It’s also the perfect thing to grow during cooler months of the year. Yes, believe it or not as the temperature cools a molecular miracle takes place and kale actually starts tasting even better. Whilst other veg succumbs to the chill of winter, kale stands strong and its sugars start to concentrate making it just that bit sweeter. Neat huh?
How to grow your organic kale
Sow the seeds
- You’ll want to do this as soon as you can! Although kale likes cooler weather, they’ll need some of summer’s lovely warmth to get started. If you’ve got a garden, you can sow the seeds outside, if not simply pop them in a bright spot in the house such as a window ledge or conservatory. Sow the seeds about 1cm deep, 60 cm apart from each other. If you don’t get around to sowing your kale seeds right away, don’t panic! Our kale seeds last for about 4 years, so you can always have a go next year. The absolute best time to plant them is between March and June.
- After about 6 weeks your kale plants should have blossomed into beautiful young plants. The trick to knowing when they’re ready is when they have at least five true leaves on them. Now it’s time to move them to their growing position! Make sure you give them a good drink of water the day before moving day, so they’re ready for the upheaval.
- Transplant your little kale plants into a nice sunny spot in the garden, or somewhere indoors where they will get plenty of direct natural light – spacing them about 45 cm apart. Make sure you keep them well watered through dry spells, protect them from birds if needed by covering with some netting and keep an eye out for caterpillars who come a-crawling! When you’re growing small scale like this, the best way to avoid your plants getting eaten is to pick off little beasties like caterpillars and ask them to kindly go on their way.
- From October onwards, you should be able to start harvesting your delicious organic kale. When leaves get to about 10cm long they are ripe for the picking! And that’s really all there is to it. See, going organic is easier than you think!
Some tasty ideas
Naturally, we are HUGE fans of kale. And it’s actually one of the stars of the show in our Organic Lentil & Kale Tart. We team it with earthy lentils and a berry zing, which is a match made in heaven – trust us!

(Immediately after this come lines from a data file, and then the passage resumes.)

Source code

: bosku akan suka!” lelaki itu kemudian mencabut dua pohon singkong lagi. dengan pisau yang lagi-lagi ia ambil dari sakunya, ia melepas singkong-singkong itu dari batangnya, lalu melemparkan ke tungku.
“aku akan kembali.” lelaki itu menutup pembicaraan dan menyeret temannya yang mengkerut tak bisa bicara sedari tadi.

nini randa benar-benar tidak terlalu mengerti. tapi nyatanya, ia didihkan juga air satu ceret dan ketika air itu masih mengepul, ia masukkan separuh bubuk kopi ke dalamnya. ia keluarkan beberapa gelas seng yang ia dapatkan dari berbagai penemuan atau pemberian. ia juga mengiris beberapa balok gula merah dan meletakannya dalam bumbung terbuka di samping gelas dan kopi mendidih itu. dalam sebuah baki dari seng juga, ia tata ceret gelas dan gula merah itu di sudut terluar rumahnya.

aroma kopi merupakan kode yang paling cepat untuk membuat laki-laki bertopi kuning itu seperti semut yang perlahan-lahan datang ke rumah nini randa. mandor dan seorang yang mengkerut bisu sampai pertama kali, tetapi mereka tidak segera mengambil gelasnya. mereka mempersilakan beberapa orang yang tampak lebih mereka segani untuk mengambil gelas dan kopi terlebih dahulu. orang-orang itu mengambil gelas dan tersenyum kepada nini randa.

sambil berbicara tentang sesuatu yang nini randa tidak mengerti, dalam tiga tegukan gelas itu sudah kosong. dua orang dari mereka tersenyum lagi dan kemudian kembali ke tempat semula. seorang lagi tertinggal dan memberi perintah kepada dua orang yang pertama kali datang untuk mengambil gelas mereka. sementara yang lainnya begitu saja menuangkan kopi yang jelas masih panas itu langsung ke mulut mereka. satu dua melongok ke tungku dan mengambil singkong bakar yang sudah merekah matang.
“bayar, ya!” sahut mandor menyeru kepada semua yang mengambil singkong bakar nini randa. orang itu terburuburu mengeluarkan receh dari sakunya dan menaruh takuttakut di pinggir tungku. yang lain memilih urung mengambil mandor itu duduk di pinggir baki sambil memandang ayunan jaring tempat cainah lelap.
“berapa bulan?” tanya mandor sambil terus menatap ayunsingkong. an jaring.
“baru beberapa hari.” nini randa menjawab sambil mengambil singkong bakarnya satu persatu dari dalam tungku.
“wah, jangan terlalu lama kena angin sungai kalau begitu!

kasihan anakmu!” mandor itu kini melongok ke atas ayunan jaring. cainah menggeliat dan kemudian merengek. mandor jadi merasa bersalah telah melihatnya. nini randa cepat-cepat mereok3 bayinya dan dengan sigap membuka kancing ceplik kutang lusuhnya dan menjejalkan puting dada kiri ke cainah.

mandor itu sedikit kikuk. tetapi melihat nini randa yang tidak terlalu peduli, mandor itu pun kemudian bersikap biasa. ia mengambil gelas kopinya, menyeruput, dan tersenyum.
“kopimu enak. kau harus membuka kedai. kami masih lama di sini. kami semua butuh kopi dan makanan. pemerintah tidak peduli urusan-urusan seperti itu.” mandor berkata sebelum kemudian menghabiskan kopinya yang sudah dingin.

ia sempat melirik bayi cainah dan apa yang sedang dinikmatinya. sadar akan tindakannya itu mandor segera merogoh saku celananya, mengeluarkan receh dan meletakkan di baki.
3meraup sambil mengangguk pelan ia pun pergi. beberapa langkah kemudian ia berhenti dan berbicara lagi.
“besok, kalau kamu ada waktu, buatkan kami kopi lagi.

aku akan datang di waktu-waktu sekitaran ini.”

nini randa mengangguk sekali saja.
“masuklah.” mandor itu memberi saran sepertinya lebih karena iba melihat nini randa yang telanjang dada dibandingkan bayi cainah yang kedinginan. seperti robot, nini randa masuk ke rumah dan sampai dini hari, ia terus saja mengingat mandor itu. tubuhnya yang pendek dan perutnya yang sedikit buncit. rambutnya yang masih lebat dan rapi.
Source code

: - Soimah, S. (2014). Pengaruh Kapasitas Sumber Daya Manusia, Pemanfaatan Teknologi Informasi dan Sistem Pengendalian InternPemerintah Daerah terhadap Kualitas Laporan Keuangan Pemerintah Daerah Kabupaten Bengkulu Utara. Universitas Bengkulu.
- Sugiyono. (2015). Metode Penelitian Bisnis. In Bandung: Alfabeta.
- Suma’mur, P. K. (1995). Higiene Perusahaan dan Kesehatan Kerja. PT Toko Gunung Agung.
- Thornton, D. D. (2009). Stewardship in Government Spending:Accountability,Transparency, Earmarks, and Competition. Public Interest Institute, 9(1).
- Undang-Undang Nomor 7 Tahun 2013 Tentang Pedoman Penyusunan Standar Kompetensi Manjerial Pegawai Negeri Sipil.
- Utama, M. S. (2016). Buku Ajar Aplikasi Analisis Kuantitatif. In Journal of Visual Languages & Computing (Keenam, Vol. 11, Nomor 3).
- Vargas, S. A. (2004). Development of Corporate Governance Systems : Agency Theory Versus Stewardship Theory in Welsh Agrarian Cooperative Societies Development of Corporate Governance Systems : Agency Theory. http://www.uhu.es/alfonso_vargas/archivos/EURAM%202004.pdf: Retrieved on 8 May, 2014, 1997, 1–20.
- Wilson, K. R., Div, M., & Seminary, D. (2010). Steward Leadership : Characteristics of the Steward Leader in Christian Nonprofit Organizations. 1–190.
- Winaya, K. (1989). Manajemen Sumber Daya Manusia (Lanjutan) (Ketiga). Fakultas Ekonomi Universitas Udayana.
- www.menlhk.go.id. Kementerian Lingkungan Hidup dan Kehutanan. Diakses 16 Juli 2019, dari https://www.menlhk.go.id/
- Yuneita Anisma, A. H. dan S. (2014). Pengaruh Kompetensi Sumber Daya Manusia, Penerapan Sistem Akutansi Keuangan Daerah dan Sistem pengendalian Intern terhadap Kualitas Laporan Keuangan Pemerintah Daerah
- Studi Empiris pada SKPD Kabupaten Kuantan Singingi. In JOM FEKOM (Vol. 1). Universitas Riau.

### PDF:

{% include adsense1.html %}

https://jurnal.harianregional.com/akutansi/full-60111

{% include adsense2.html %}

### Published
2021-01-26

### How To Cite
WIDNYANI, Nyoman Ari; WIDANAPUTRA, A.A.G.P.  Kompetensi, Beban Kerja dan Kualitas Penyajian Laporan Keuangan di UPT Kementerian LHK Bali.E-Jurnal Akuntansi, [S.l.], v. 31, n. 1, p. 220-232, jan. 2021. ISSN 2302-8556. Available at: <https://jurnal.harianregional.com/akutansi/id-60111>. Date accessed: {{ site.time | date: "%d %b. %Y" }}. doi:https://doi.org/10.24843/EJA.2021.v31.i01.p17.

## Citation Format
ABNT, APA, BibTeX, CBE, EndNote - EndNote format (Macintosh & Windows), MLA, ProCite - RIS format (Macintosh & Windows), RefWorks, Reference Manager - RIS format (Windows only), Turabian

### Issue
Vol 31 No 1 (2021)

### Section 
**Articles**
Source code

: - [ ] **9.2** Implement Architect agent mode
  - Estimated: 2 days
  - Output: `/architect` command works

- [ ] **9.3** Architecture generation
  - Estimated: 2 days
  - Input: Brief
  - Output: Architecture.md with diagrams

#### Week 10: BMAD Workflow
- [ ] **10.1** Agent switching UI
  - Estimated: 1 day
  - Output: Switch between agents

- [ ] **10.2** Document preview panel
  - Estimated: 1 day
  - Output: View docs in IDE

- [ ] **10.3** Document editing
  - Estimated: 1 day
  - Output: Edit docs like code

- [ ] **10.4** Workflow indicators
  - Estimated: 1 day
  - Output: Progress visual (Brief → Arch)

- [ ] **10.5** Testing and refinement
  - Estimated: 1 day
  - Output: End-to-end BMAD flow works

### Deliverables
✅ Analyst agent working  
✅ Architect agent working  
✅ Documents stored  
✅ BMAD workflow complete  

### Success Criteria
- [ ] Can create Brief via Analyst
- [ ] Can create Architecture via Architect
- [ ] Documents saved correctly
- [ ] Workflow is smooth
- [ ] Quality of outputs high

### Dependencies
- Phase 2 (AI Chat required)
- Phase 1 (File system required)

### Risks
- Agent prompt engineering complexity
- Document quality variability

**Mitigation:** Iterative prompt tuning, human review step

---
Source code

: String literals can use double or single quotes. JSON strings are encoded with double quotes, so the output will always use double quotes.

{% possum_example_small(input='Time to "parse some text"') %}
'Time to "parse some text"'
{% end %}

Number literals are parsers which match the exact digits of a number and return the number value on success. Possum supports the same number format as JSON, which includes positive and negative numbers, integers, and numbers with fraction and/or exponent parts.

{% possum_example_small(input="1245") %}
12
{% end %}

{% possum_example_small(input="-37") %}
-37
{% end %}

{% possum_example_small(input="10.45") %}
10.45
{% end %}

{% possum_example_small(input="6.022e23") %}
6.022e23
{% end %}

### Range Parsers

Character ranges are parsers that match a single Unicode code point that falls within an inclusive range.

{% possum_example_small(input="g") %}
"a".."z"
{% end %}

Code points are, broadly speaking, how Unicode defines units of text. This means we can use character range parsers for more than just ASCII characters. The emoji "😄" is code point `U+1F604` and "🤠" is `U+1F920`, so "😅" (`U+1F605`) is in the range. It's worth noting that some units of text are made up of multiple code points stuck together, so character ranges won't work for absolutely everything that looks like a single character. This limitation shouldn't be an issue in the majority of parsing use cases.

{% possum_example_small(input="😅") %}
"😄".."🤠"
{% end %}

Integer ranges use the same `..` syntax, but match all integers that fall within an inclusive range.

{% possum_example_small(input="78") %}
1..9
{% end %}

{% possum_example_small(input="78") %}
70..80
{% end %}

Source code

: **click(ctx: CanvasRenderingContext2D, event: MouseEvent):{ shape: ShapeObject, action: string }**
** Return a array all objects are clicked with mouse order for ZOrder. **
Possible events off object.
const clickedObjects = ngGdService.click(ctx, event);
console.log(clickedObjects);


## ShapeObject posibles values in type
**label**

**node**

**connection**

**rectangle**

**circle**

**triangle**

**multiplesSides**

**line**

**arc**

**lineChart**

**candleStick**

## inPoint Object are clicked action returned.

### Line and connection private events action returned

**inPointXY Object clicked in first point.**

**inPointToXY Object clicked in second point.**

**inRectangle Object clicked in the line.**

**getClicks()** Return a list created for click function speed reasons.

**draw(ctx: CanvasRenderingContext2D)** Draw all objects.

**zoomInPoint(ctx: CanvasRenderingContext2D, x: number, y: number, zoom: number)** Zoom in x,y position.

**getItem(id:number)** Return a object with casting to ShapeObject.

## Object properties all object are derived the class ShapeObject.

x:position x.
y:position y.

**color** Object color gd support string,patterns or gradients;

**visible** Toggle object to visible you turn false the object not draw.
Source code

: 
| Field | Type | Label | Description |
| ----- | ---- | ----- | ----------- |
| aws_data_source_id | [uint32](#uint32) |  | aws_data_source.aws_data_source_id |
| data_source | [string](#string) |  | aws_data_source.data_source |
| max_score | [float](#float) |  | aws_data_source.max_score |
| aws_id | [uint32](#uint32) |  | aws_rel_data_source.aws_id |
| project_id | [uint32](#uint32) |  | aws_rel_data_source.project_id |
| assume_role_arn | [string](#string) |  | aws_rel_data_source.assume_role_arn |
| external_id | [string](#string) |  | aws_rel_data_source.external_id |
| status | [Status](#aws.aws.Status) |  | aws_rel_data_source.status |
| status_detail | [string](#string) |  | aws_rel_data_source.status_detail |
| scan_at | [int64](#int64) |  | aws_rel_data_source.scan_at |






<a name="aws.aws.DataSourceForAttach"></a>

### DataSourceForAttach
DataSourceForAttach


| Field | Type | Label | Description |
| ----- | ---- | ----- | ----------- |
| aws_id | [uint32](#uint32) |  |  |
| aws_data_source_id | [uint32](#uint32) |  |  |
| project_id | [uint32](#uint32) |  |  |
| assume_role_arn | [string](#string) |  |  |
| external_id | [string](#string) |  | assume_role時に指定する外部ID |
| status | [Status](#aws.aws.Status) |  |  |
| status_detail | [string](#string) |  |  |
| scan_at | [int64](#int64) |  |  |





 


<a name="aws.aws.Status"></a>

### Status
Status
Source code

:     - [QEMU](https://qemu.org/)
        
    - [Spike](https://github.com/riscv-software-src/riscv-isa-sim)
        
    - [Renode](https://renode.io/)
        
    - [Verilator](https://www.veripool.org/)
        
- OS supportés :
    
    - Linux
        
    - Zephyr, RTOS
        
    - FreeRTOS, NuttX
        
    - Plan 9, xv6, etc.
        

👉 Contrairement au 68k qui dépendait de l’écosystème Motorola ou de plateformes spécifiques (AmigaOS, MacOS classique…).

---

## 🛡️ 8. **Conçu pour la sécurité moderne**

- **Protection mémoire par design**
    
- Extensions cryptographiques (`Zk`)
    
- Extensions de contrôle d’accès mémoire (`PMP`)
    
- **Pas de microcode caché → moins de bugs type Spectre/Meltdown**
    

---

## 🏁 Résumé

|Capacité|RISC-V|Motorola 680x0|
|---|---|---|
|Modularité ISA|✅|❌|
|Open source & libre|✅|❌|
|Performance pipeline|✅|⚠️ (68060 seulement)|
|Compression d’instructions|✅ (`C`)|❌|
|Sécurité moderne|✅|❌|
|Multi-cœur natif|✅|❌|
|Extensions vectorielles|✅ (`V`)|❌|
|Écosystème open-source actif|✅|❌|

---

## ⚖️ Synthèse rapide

The amazing thing about kale though, is that it works alongside pretty much any pie or tart we make. As the nights get longer and temperatures cool, we like it lightly steamed alongside our warming Creamy Mushroom, Chestnut & Bean or French Cassoulet Pies. If you prefer your pies at lunch though, try drizzling a tiny bit of olive oil onto the kale, give it a good scrunch and see some true magic taking place! This gentle squeeze tenderises the kale and accentuates its natural green goodness.
Organic fact – did you know?
Kale is on the ‘Dirty Dozen’ list. What does this mean we hear you cry! Well, a group based in the US called The Environmental Working Group (EWG) has been helping shoppers go organic since 2004, regularly publishing reports and guides that point out pesticides in produce. In 2020, they released a list called the ‘Dirty Dozen’ which includes the 12 worst offenders for pesticide use in non-organic farming. Kale came in at number 3, just behind strawberries and spinach!